Viele Nachbarn und wir haben Einspruch gegen diesen Bau eingelegt. Was können wir zusätzlich tun, um diesen Bau zu verhindern. Welche effektiven Möglichkeiten gibt es den Bürgergermeister und die Gemeinde auf Schadensersatz zu verklagen?

MFG
Antwort von Christian Gerber
bisher keineEmpfehlungen
15.09.2009
Christian Gerber
Sehr geehrter Herr ,

zunächst einmal vielen Dank für ihre Frage, wobei ich ihnen mitteilen muss, eine Rechtsberatung nicht vornehmen zu können, sondern folgende Ausführungen allein unter dem Gesichtspunkt betrachtet werden sollen, das diese von einem Student der Rechtswissenschaft im 7. Semester gemacht wurden und ich insbesondere keinerlei Haftung für die folgenden Ausführungen übernehmen werde.

Im Übrigen empfehle ich ihnen einen Anwalt aufzusuchen.

Zunächst wird allgemein in solchen Fällen eine Genehmigung nach dem BImSchG ergehen. Sonstige Genehmigungen (insbesondere Baugenehmigung) sind durch die Konzentrationswirkung dieser Genehmigung dann bereits enthalten.

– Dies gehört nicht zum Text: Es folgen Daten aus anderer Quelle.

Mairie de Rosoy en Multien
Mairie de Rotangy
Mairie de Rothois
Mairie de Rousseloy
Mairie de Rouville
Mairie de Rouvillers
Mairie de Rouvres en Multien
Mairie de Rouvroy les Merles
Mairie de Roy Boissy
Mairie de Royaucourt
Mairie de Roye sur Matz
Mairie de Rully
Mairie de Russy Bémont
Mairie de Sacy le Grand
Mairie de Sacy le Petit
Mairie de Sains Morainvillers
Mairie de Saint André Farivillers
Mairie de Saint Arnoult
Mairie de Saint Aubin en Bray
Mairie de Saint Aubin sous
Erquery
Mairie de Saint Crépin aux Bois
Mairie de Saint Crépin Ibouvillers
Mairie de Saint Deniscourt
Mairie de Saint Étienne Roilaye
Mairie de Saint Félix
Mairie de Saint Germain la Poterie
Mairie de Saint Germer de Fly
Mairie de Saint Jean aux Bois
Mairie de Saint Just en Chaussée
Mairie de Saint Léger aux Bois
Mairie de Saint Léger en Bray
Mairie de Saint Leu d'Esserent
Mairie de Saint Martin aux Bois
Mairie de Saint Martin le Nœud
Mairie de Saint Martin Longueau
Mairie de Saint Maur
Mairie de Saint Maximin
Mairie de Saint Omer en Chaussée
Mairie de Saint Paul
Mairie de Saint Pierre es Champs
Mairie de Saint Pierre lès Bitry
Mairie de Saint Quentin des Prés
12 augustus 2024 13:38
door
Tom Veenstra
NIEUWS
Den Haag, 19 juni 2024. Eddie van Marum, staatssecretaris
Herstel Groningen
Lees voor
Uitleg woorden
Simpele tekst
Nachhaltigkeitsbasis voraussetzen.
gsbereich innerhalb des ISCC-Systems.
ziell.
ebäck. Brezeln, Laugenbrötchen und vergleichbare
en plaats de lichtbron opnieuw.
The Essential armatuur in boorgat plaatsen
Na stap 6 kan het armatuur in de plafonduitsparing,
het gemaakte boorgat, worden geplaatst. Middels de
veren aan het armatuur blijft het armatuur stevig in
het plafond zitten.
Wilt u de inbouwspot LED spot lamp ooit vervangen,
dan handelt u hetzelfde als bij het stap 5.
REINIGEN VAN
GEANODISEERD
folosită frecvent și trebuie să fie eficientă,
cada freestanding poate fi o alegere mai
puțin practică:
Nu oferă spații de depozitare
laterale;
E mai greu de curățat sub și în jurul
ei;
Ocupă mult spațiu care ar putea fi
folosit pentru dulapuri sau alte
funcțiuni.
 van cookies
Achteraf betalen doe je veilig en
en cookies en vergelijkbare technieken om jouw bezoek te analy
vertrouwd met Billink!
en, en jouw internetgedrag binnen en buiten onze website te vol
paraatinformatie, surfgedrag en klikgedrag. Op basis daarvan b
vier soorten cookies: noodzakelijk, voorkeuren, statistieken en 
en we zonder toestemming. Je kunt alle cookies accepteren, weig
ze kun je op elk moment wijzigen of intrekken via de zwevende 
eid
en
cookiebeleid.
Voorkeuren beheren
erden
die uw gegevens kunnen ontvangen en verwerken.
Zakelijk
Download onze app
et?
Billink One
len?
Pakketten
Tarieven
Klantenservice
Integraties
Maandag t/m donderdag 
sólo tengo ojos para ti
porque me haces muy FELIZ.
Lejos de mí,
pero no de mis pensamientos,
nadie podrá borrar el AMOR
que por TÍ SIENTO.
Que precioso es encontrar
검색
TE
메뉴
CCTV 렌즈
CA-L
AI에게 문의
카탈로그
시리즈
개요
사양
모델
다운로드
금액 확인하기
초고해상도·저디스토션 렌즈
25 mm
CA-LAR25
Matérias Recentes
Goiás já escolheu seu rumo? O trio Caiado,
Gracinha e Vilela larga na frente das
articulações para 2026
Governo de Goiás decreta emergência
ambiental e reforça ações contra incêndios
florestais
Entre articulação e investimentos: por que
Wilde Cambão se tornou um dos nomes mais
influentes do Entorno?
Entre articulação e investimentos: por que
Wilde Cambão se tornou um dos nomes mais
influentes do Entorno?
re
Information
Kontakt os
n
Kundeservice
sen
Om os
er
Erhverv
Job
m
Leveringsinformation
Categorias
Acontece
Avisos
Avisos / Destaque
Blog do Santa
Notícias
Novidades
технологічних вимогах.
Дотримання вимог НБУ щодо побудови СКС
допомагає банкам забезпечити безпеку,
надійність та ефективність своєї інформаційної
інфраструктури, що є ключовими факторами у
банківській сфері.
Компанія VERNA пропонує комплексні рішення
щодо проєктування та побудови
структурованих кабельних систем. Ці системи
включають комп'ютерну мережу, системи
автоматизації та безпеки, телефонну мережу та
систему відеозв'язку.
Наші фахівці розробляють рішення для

Daneben wird eventuell eine (unselbstständige) Umweltverträglichkeitsprüfung nach dem Umweltverträglichkeitsprüfungsgesetz ergehen. Dabei müsste es eine Möglichkeit zur Beteiligung der Öffentlichkeit - Abgabe von Stellungnahmen - geben.

Sie sagten, dass sie bereits einen "Einspruch" eingelegt haben, meinen wahrscheinlich aber einen Widerspruch nach dem Verwaltungsverfahrensgesetz.
Jedenfalls hat dieser in der Regel erst einmal aufschiebende Wirkung (für die Baugenehmigung kann dies jedoch anders sein, vgl. BauGB).

Gegen rechtswidriges Verwaltungshandeln kann man vor dem Verwaltungsgericht durch fristgerechte Anfechtungsklage (gegen die Genehmigung) oder durch eine Feststellungsklage (auf Feststellung, dass das Verwaltungshandeln rechtswidrig war) vorgehen.

Ansprüche auf Schadensersatz sind im Rahmen eines Amtshaftungsanspruch in solchen Fällen vor den Zivilgerichten grundsätzlich denkbar.

Jedoch empfehle ich Ihnen nochmals, einen Anwalt aufzusuchen, der Ihnen in ihren Rechtsfragen weiterhelfen kann.